In AKHS's approach to health services, primary health care and prevention are steps toward improved health status that must be linked to the availability of high quality medical care. To complement its work in primary health care, AKHS offers curative services in institutions ranging from dispensaries through health centers and maternity homes to full-service hospitals. At each level of care, AKHS's focus is on providing services that are needed and wanted by the community and upon building linkages within the system. It also aims to ensure a quality of care that significantly raises local standards. Quality control in laboratory diagnosis, good documentation in medical records, regular supply of pharmaceuticals and continuing education of nurses and doctors are some of the practices that AKHS emphasized in its approach to institutional development.

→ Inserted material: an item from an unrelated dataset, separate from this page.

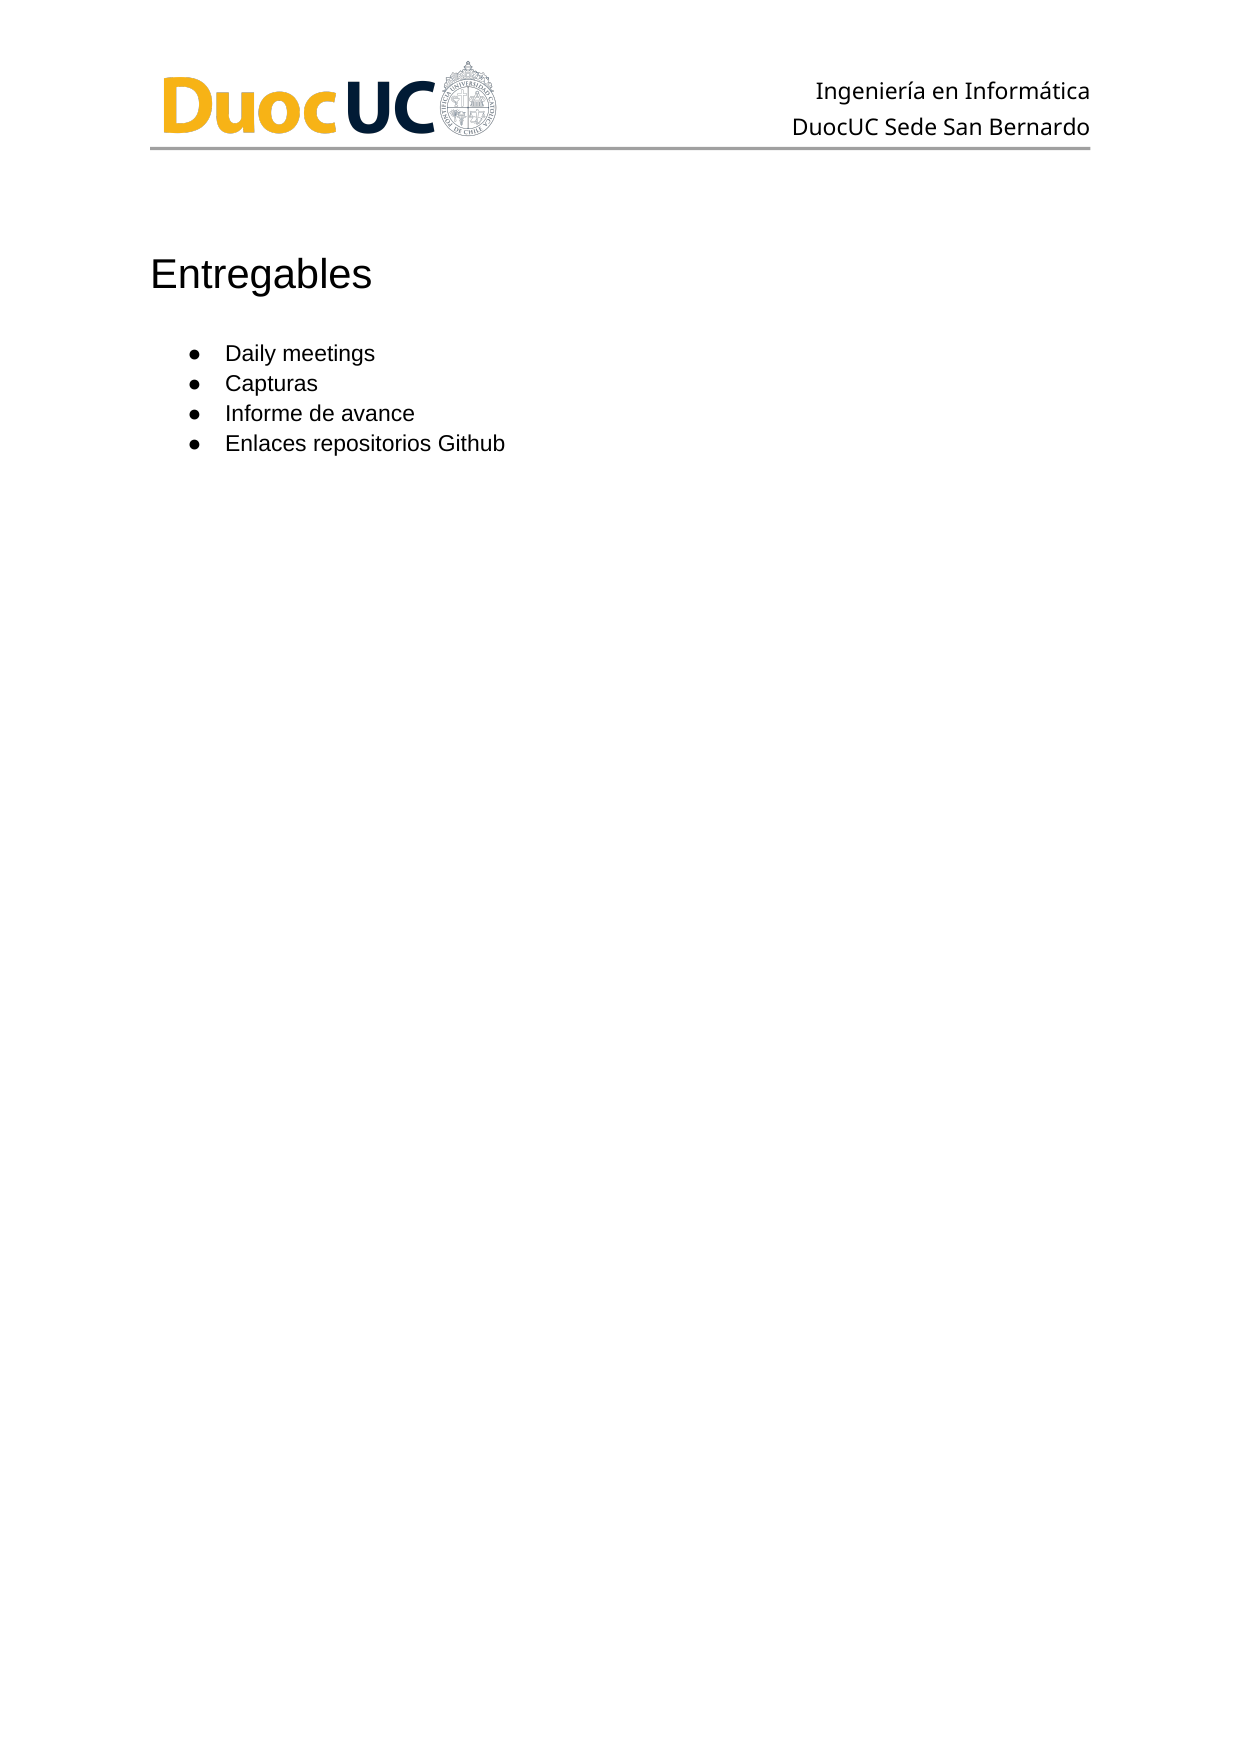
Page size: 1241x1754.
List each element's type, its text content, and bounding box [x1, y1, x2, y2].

While strengthening its institutions and the links between them, each National Health Service Company joins government health services and other providers in building effective national health systems. Welding the national service companies into an international system is also an AKHS goal. Current projects with possible implications for the network as a whole include the introduction of selected clinical care interventions into PHC programmes in the Northern Areas of Pakistan, attempts to build regional referred arrangements in East Africa, and experiments with resource sharing within the AKHS, in the attempt to provide the very poor with better access to care. Many of these experiments involve close collaboration between the AKHS, AKF and the AKU.